Podczas gdy na skoczni w Wiśle Malince trwają prace nad zgniłymi deskami na zeskoku, zakopiańska Wielka Krokiew wciąż czeka na przebudowę...
Jak już informowaliśmy, na obiekcie im. Adama Małysza już rozpoczęły się prace związane z wymianą części desek na zeskoku.

- Musimy wymienić zbutwiałą część drewnianej konstrukcji na 119. i 126. metrze, bo po zimie pojawiły się załamania. Nie stało się to z naszej winy - tłumaczy Andrzej Wąsowicz, którego zdaniem za wady odpowiada wykonawca. - Podczas budowy skoczni zostało użyte niewłaściwe drewno i dlatego musimy wymienić je na nowe, a do tego usunąć trochę nawarstwiającej się ziemi pod zeskokiem.

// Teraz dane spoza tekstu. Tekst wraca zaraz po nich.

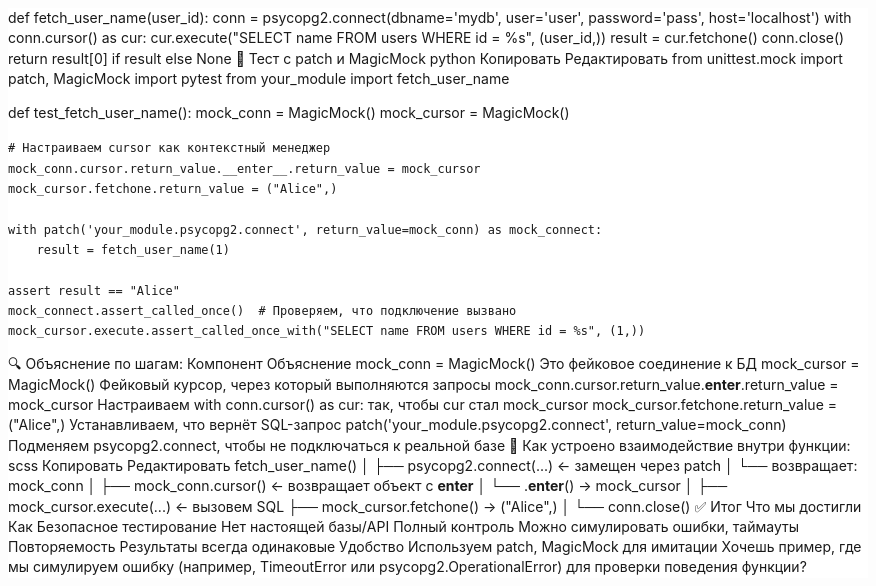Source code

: def fetch_user_name(user_id):
    conn = psycopg2.connect(dbname='mydb', user='user', password='pass', host='localhost')
    with conn.cursor() as cur:
        cur.execute("SELECT name FROM users WHERE id = %s", (user_id,))
        result = cur.fetchone()
    conn.close()
    return result[0] if result else None
🧪 Тест с patch и MagicMock
python
Копировать
Редактировать
from unittest.mock import patch, MagicMock
import pytest
from your_module import fetch_user_name

def test_fetch_user_name():
    mock_conn = MagicMock()
    mock_cursor = MagicMock()
    
    # Настраиваем cursor как контекстный менеджер
    mock_conn.cursor.return_value.__enter__.return_value = mock_cursor
    mock_cursor.fetchone.return_value = ("Alice",)

    with patch('your_module.psycopg2.connect', return_value=mock_conn) as mock_connect:
        result = fetch_user_name(1)

    assert result == "Alice"
    mock_connect.assert_called_once()  # Проверяем, что подключение вызвано
    mock_cursor.execute.assert_called_once_with("SELECT name FROM users WHERE id = %s", (1,))
🔍 Объяснение по шагам:
Компонент	Объяснение
mock_conn = MagicMock()	Это фейковое соединение к БД
mock_cursor = MagicMock()	Фейковый курсор, через который выполняются запросы
mock_conn.cursor.return_value.__enter__.return_value = mock_cursor	Настраиваем with conn.cursor() as cur: так, чтобы cur стал mock_cursor
mock_cursor.fetchone.return_value = ("Alice",)	Устанавливаем, что вернёт SQL-запрос
patch('your_module.psycopg2.connect', return_value=mock_conn)	Подменяем psycopg2.connect, чтобы не подключаться к реальной базе
🧠 Как устроено взаимодействие внутри функции:
scss
Копировать
Редактировать
fetch_user_name()
│
├── psycopg2.connect(...)      ← замещен через patch
│   └── возвращает: mock_conn
│
├── mock_conn.cursor()         ← возвращает объект с __enter__
│   └── .__enter__() → mock_cursor
│
├── mock_cursor.execute(...)   ← вызовем SQL
├── mock_cursor.fetchone() → ("Alice",)
│
└── conn.close()
✅ Итог
Что мы достигли	Как
Безопасное тестирование	Нет настоящей базы/API
Полный контроль	Можно симулировать ошибки, таймауты
Повторяемость	Результаты всегда одинаковые
Удобство	Используем patch, MagicMock для имитации
Хочешь пример, где мы симулируем ошибку (например, TimeoutError или psycopg2.OperationalError) для проверки поведения функции?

Aby przyspieszyć prace, działacze przystąpili do prac jeszcze przed wyłonieniem wykonawcy:

- Bez rozebrania fragmentu zeskoku nie można było ocenić stanu poszycia, więc przystąpiliśmy do demontażu igelitu. Dzisiaj wykonawca został wyłoniony, już od jutra firma wchodzi na nasz obiekt i oficjalnie bierze się do roboty - mówił wczoraj Wąsowicz.

Tymczasem zakopiańska Wielka Krokiew wciąż czeka na zakończenie wszelkich formalności w związku z przebudową obiektu. Pozwolenie budowlane wciąż nie jest prawomocne, nie rozpisano także przetargu, który miałby wyłonić wykonawcę.

- Mam nadzieję, że będzie to firma, która będzie chciała wykonać tę pracę jak najlepiej, to jednak to jest wizytówka polskiego sportu - mówi Grzegorz Kotowicz z Centralnego Ośrodka Sportu.

Zdaniem Kotowicza wykonawca ma zostać wyłoniony na początku czerwca - o ile nie pojawią się niespodziewane problemy (jak np. odwołania od rezultatu przetargu).